Category Archives: Film

Agency and the rational actor

I have thought for a while that the rational actor that is central to many economic theories might be an outgrowth of the psychological model of the individual mind. Adam Curtis of the BBC has a wonderful documentary post about the role of the rational actor model in the development of theories of counterinsurgency, from the Algerian civil war, through Vietnam, to Iraq and Afghanistan. In each case, the attribution of domains of significance to the individual only, and an impoverished individual at that, led to a complete failure to comprehend the webs of social meaning which were the fabric of people’s lives.

The documentary blog entry is here. How to Kill a Rational Peasant.

Non-specific variables

The idea seems to recur to me that good dynamical modeling needs to not only define its systems with care, and their dynamics, but it also needs to pick its variables with care. They should be as meaningless as possible. This is why we can see something interesting in the blinking of the eye, the twitching of the thumps on the video controller, the synchronization of eye movements in/as film… Being entirely non-specific, they might appear the same to everyone.

Don Norman had the notion of weak general interfaces. The keyboard and the video game controller are good examples. But so are the eyeballs. Are the hands acting as sensory devices as they play GTA? Why yes! Looking at it like this makes it clear that there is no ‘perception’ that is differentiable from action.

Susan Hurley said that the ecological approach was instrumental, and the dynamic approach was constitutive. Perhaps these two approaches see the same relation from different sides, as it were. The ecological approach points out the lawfulness inherent in the P/A relation. Lawfulness is boring. No information, because it behaves as expected. That is one view. Like looking at the single cell from the outside, knowing all about its metabolism, the glucose and the gradient. It looks mechanical.  It is too, given some very important presuppositions.  One of which is that there is something it is like to be the cell.

Dynamics ought to allow one to keep that in mind, while simultaneously acknowledging the view from the inside. Hence it allows the constitutive to appear.

 How might one investigate more specific instances, such as dance, in which there is more feeling, and sensory-motor skill is required?  We have meaningless ones of these too, in sport.

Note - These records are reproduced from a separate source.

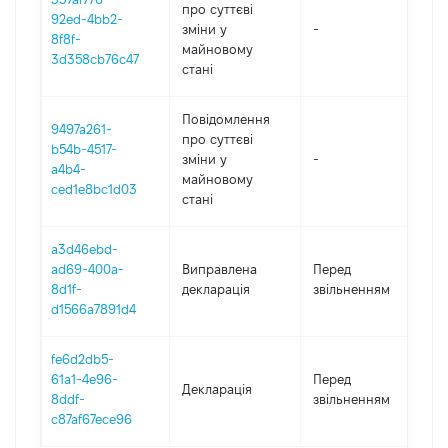
про суттєві
92ed-4bb2-
зміни y
-
20
8f8f-
майновому
3d358cb76c47
стані
Повідомлення
9497a261-
про суттєві
b54b-4517-
зміни y
-
20
a4b4-
майновому
ced1e8bc1d03
стані
a3d46ebd-
01
ad69-400a-
Виправлена
Перед
-
8d1f-
декларація
звільненням
13
d1566a7891d4
fe6d2db5-
01
61a1-4e96-
Перед
Декларація
-
8ddf-
звільненням
13
c87af67ece96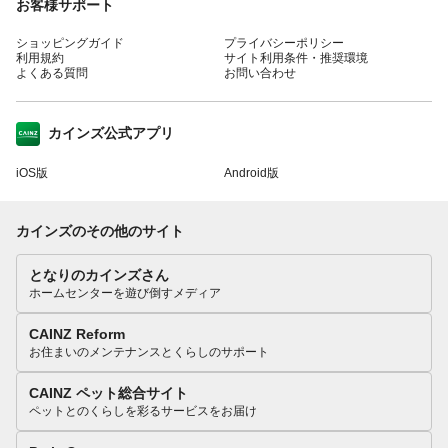
お客様サポート
ショッピングガイド
プライバシーポリシー
利用規約
サイト利用条件・推奨環境
よくある質問
お問い合わせ
カインズ公式アプリ
iOS版
Android版
カインズのその他のサイト
となりのカインズさん
ホームセンターを遊び倒すメディア
CAINZ Reform
お住まいのメンテナンスとくらしのサポート
CAINZ ペット総合サイト
ペットとのくらしを彩るサービスをお届け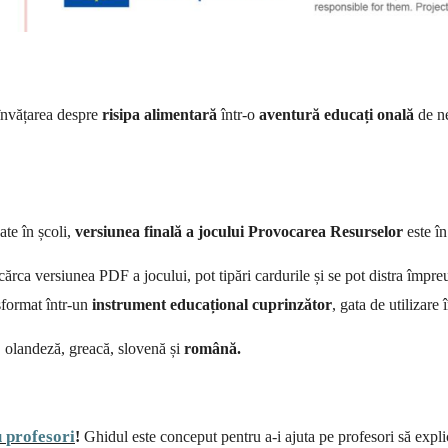
nvățarea despre
risipa
alimentară
într-o
aventură
educați
onală
de ne
ate în școli,
versiunea
finală
a
jocului
Provocarea
Resurselor
este în
scărca versiunea PDF a jocului, pot tipări cardurile și se pot distra împre
nsformat într-un
instrument
educațional
cuprinzător
, gata de utilizare
 , olandeză, greacă, slovenă și
română.
u
profesori
!
Ghidul
este conceput pentru a-i ajuta pe profesori să expli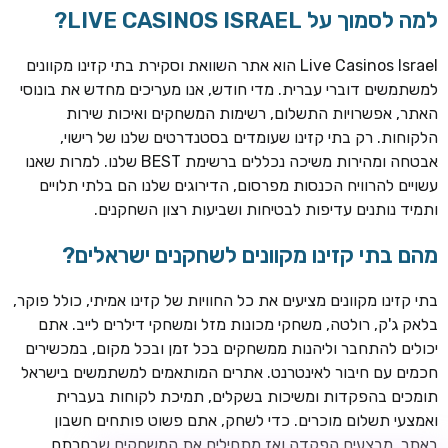
למה לסמוך על LIVE CASINOS ISRAEL?
Live Casinos Israel הוא אתר השוואת וסקירת בתי קזינו מקוונים
למשתמשים דוברי עברית. מדי חודש, אנו מעריכים מחדש את בונוסי
האתר, אפשרויות התשלום, רשימות המשחקים ואיכות שירות
הלקוחות. רק בתי קזינו שעומדים בסטנדרטים שלנו של רישוי,
אבטחה ומהירות משיכה נכללים ברשימת BEST שלנו. למרות שאנו
עשויים להרוויח הכנסות מפרסום, הדירוגים שלנו הם בלתי תלויים
ותמיד נותנים עדיפות לבטיחות ושביעות רצון השחקנים.
TSARS
חבילת קבלת פנים: בונוס 100% עד 300€ + 100 ספיני בונוס על
מהם בתי קזינו מקוונים לשחקנים ישראלים?
ההפקדה הראשונה
בתי קזינו מקוונים מציעים את כל החוויות של קזינו אמיתי, כולל פוקר,
CASOO
בלאק ג'ק, רולטה, משחקי מכונות מזל ומשחקי דילרים לייב. אתם
בונוס מתגלגל עד 2,000 ₪ + 200 ספינים חינם לשחקנים
יכולים להתחבר וליהנות ממשחקים בכל זמן ובכל מקום, במכשירים
חדשים
חכמים עם חיבור לאינטרנט. אתרים המותאמים למשתמשים בישראל
ROYSPINS
תומכים בהפקדות ומשיכות בשקלים, תמיכת לקוחות בעברית
חבילת קבלת פנים: עד 250% בונוס עד €2,000 + 200 ספינים
ואמצעי תשלום מוכרים. כדי לשחק, אתם פשוט פותחים חשבון
חינם על ההפקדות הראשונות
באתר, מבצעים הפקדה ואז מתחילים את המשחקים שבחרתם.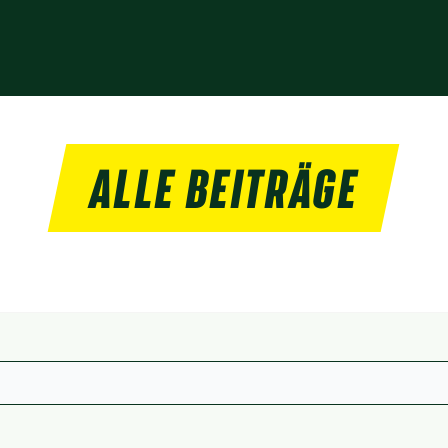
ALLE BEITRÄGE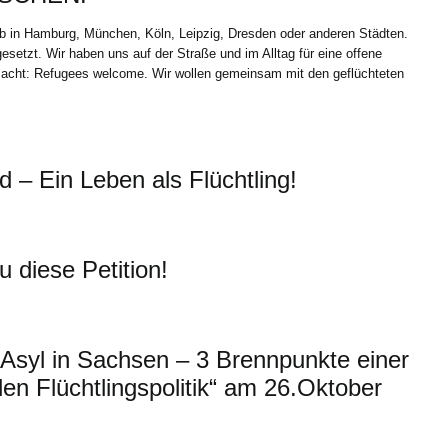
 in Hamburg, München, Köln, Leipzig, Dresden oder anderen Städten.
etzt. Wir haben uns auf der Straße und im Alltag für eine offene
emacht: Refugees welcome. Wir wollen gemeinsam mit den geflüchteten
 – Ein Leben als Flüchtling!
u diese Petition!
syl in Sachsen – 3 Brennpunkte einer
n Flüchtlingspolitik“ am 26.Oktober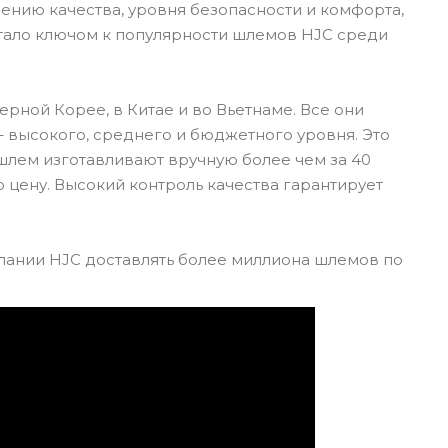
ению качества, уровня безопасности и комфорта,
стало ключом к популярности шлемов HJC среди
рной Корее, в Китае и во Вьетнаме. Все они
 высокого, среднего и бюджетного уровня. Это
шлем изготавливают вручную более чем за 40
 цену. Высокий контроль качества гарантирует
пании HJC доставлять более миллиона шлемов по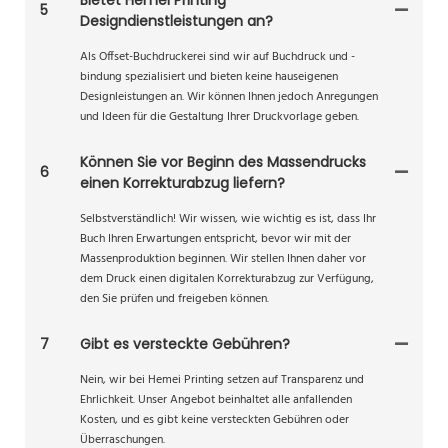
5
Designdienstleistungen an?
Als Offset-Buchdruckerei sind wir auf Buchdruck und -
bindung spezialisiert und bieten keine hauseigenen
Designleistungen an. Wir können Ihnen jedoch Anregungen
und Ideen für die Gestaltung Ihrer Druckvorlage geben.
Können Sie vor Beginn des Massendrucks
6
einen Korrekturabzug liefern?
Selbstverständlich! Wir wissen, wie wichtig es ist, dass Ihr
Buch Ihren Erwartungen entspricht, bevor wir mit der
Massenproduktion beginnen. Wir stellen Ihnen daher vor
dem Druck einen digitalen Korrekturabzug zur Verfügung,
den Sie prüfen und freigeben können.
7
Gibt es versteckte Gebühren?
Nein, wir bei Hemei Printing setzen auf Transparenz und
Ehrlichkeit. Unser Angebot beinhaltet alle anfallenden
Kosten, und es gibt keine versteckten Gebühren oder
Überraschungen.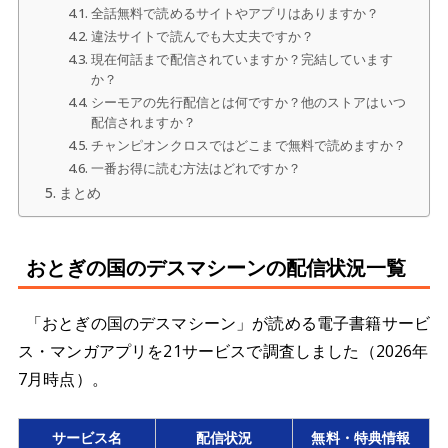
全話無料で読めるサイトやアプリはありますか？
違法サイトで読んでも大丈夫ですか？
現在何話まで配信されていますか？完結しています
か？
シーモアの先行配信とは何ですか？他のストアはいつ
配信されますか？
チャンピオンクロスではどこまで無料で読めますか？
一番お得に読む方法はどれですか？
まとめ
おとぎの国のデスマシーンの配信状況一覧
「おとぎの国のデスマシーン」が読める電子書籍サービ
ス・マンガアプリを21サービスで調査しました（2026年
7月時点）。
サービス名
配信状況
無料・特典情報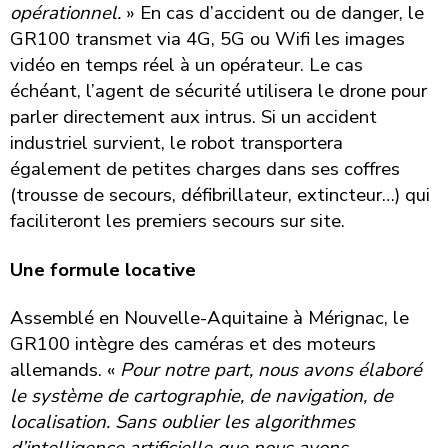
opérationnel.
» En cas d’accident ou de danger, le
GR100 transmet via 4G, 5G ou Wifi les images
vidéo en temps réel à un opérateur. Le cas
échéant, l’agent de sécurité utilisera le drone pour
parler directement aux intrus. Si un accident
industriel survient, le robot transportera
également de petites charges dans ses coffres
(trousse de secours, défibrillateur, extincteur…) qui
faciliteront les premiers secours sur site.
Une formule locative
Assemblé en Nouvelle-Aquitaine à Mérignac, le
GR100 intègre des caméras et des moteurs
allemands. «
Pour notre part, nous avons élaboré
le système de cartographie, de navigation, de
localisation. Sans oublier les algorithmes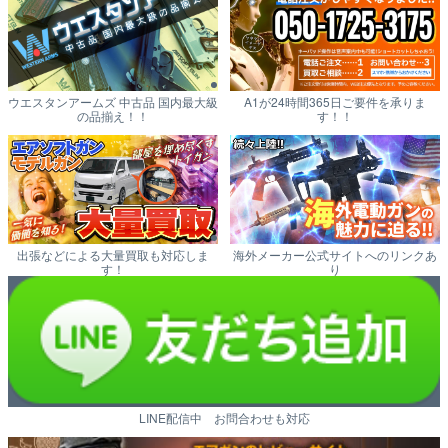
ウエスタンアームズ 中古品 国内最大級
A1が24時間365日ご要件を承りま
の品揃え！！
す！！
出張などによる大量買取も対応しま
海外メーカー公式サイトへのリンクあ
す！
り
LINE配信中 お問合わせも対応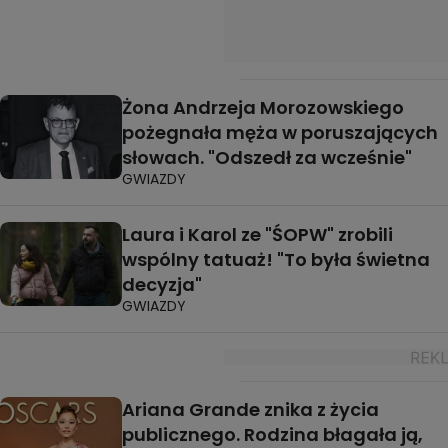
Żona Andrzeja Morozowskiego
pożegnała męża w poruszających
słowach. "Odszedł za wcześnie"
GWIAZDY
Laura i Karol ze "ŚOPW" zrobili
wspólny tatuaż! "To była świetna
decyzja"
GWIAZDY
Ariana Grande znika z życia
publicznego. Rodzina błagała ją,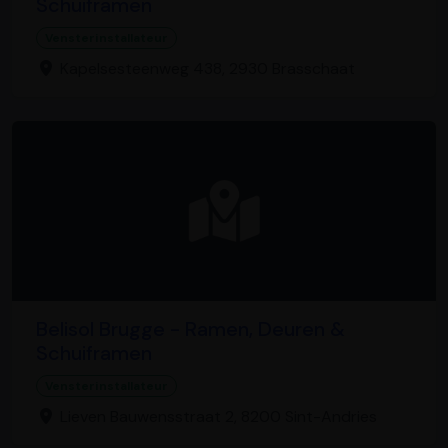
Schuiframen
Vensterinstallateur
Kapelsesteenweg 438, 2930 Brasschaat
Belisol Brugge - Ramen, Deuren &
Schuiframen
Vensterinstallateur
Lieven Bauwensstraat 2, 8200 Sint-Andries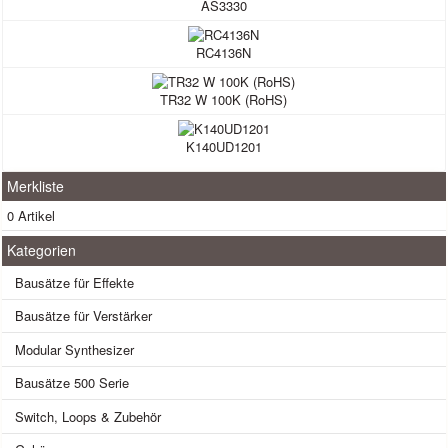
AS3330
RC4136N
TR32 W 100K (RoHS)
K140UD1201
Merkliste
0 Artikel
Kategorien
Bausätze für Effekte
Bausätze für Verstärker
Modular Synthesizer
Bausätze 500 Serie
Switch, Loops & Zubehör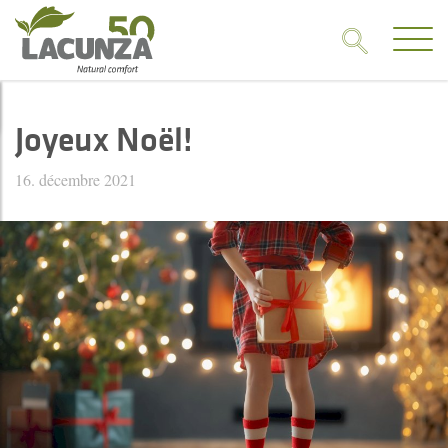
Joyeux Noël!
16. décembre 2021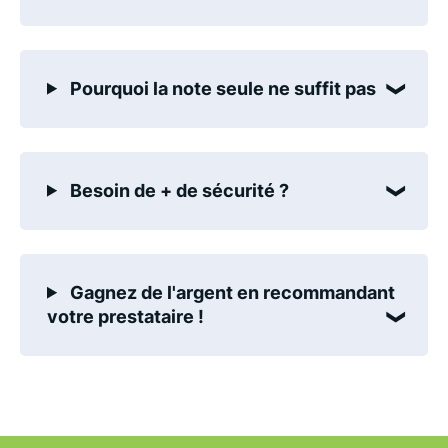
Pourquoi la note seule ne suffit pas
Besoin de + de sécurité ?
Gagnez de l'argent en recommandant
votre prestataire !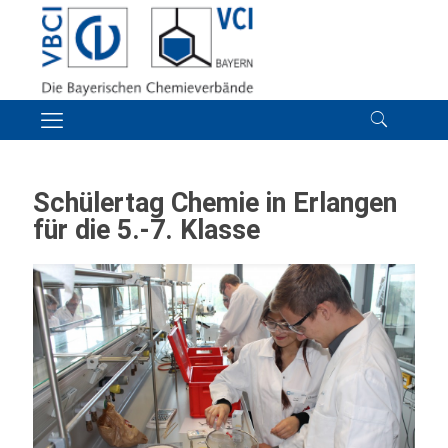
Schülertag Chemie in Erlangen
für die 5.-7. Klasse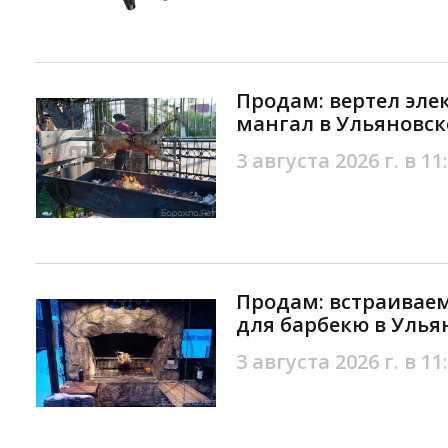
Продам: вертел эле
мангал в Ульяновск
3 августа 2026 г. в 11
Продам: встраивае
для барбекю в Улья
3 августа 2026 г. в 11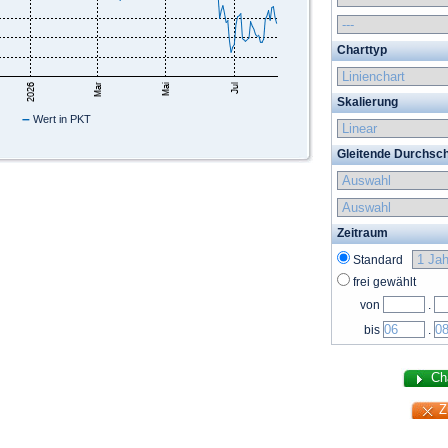
Charttyp
Skalierung
–
Wert in PKT
Gleitende Durchsch
Zeitraum
Standard
frei gewählt
von
.
bis
.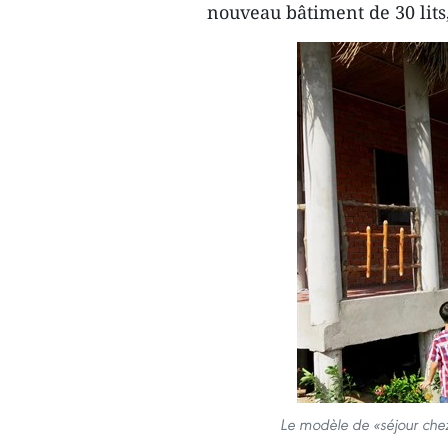
nouveau bâtiment de 30 lits,
Le modèle de «séjour che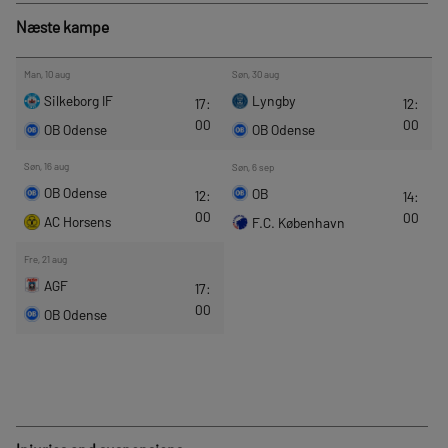
Næste kampe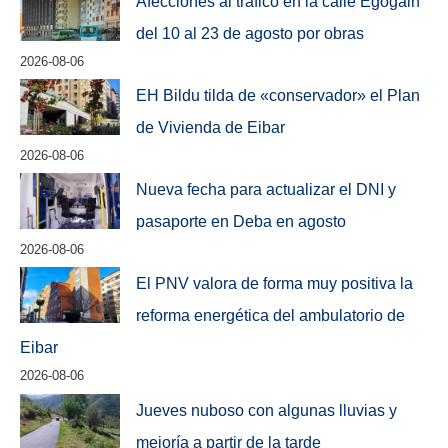
Afecciones al tráfico en la calle Egogain
del 10 al 23 de agosto por obras
2026-08-06
EH Bildu tilda de «conservador» el Plan
de Vivienda de Eibar
2026-08-06
Nueva fecha para actualizar el DNI y
pasaporte en Deba en agosto
2026-08-06
El PNV valora de forma muy positiva la
reforma energética del ambulatorio de
Eibar
2026-08-06
Jueves nuboso con algunas lluvias y
mejoría a partir de la tarde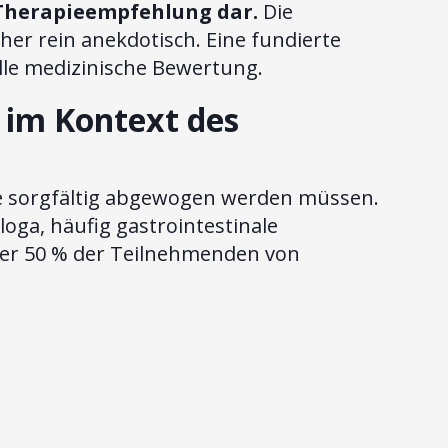
e Therapieempfehlung dar.
Die
her rein anekdotisch. Eine fundierte
lle medizinische Bewertung.
 im Kontext des
die sorgfältig abgewogen werden müssen.
oga, häufig gastrointestinale
ber 50 % der Teilnehmenden von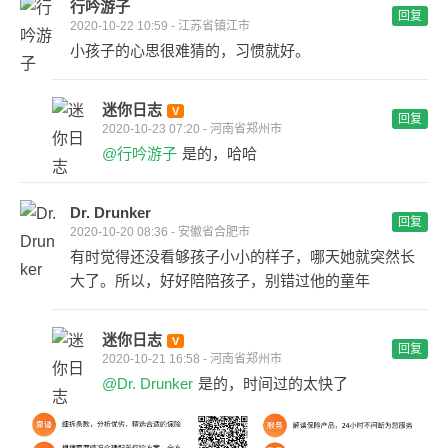
行吟游子
回复
2020-10-22 10:59 - 江苏省镇江市
小孩子的心思很难猜的，习惯就好。
迷你日志
回复
2020-10-23 07:20 - 河南省郑州市
@行吟游子
是的，哈哈
Dr. Drunker
回复
2020-10-20 08:36 - 安徽省合肥市
有时觉得还没看够孩子小小的样子，哪天她就突然长
大了。所以，好好陪陪孩子，别错过他的童年
迷你日志
回复
2020-10-21 16:58 - 河南省郑州市
@Dr. Drunker
是的，时间过的太快了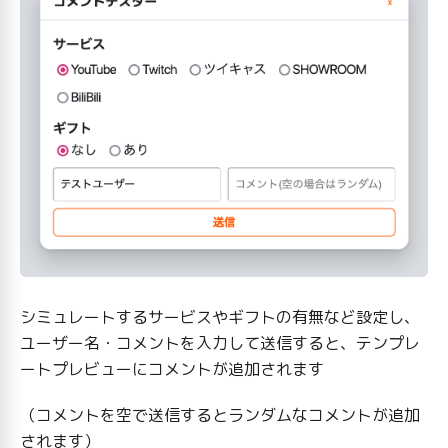
シミュレートするサービスやギフトの有無など設定し、
ユーザー名・コメントを入力して送信すると、テンプレ
ートプレビューにコメントが追加されます
（コメントを空で送信するとランダムなコメントが追加
されます）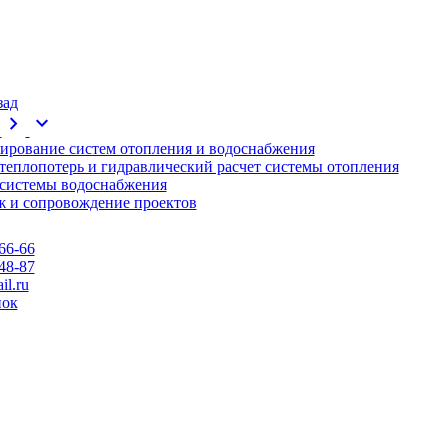
зад
chevron_right
expand_more
ирование систем отопления и водоснабжения
 теплопотерь и гидравлический расчет системы отопления
 системы водоснабжения
 и сопровождение проектов
66-66
48-87
l.ru
нок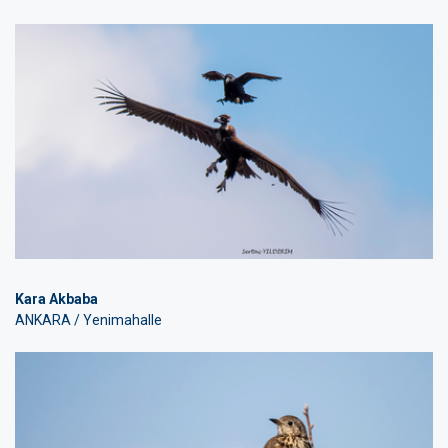
Kara Akbaba
ANKARA / Yenimahalle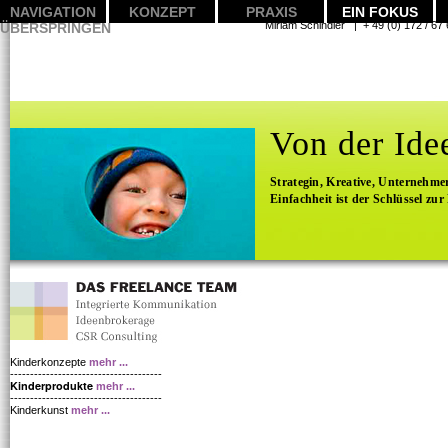
NAVIGATION
KONZEPT
PRAXIS
EIN FOKUS
Miriam Schindler | + 49 (0) 1
ÜBERSPRINGEN
Von der Ide
Strategin, Kreative, Unternehmer
Einfachheit ist der Schlüssel zur
Kinderkonzepte
mehr ...
--------------------------------------
Kinderprodukte
mehr ...
--------------------------------------
Kinderkunst
mehr ...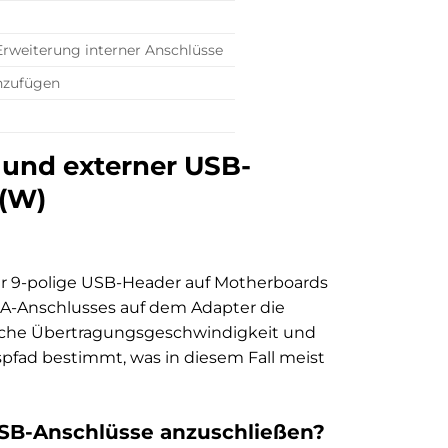
rweiterung interner Anschlüsse
inzufügen
r und externer USB-
 (W)
Der 9-polige USB-Header auf Motherboards
-A-Anschlusses auf dem Adapter die
liche Übertragungsgeschwindigkeit und
fad bestimmt, was in diesem Fall meist
SB-Anschlüsse anzuschließen?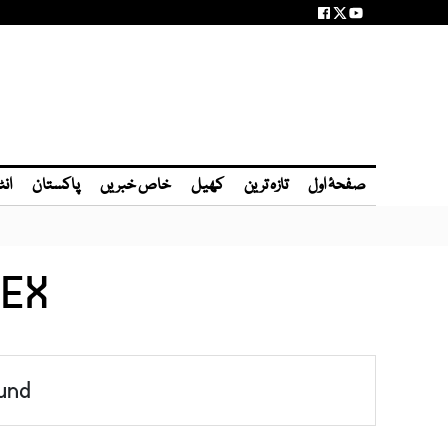
صفحۂ اول
تازہ ترین
کھیل
خاص خبریں
پاکستان
انٹ
DEX
und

Film Editing And Naive Realism

Current film editing techniques are more than likely partly responsible for the silly naive realism that seems to underpin so much of our thinking about ourselves. It used be, in early film, and hence also in experimental film, that the camera represented a single point of view, and that was important. But with modern editing, view changes. The distributed logic of film editing does violence to the notion of a single point of view. I bet that’s a modern change brought about by film. Perhaps changing again right now though, with the proliferation of cameras that do stand in rough correspondence to single points of view. The Tsunami, for example.

Content and Vehicle

There is a long-standing discussion among some consciousness philosophers, about the need to distinguish between the content of consciousness and the vehicle that enables that content. You look at a two-dimensional illuminated glass panel, but you see through the TV screen to the content beneath. Bollox. This may surprise, but there are only vehicles to be seen. All we can talk about are media, the surface, the vehicles. The content is subjective experience, and we can not refer to that. Language has limits.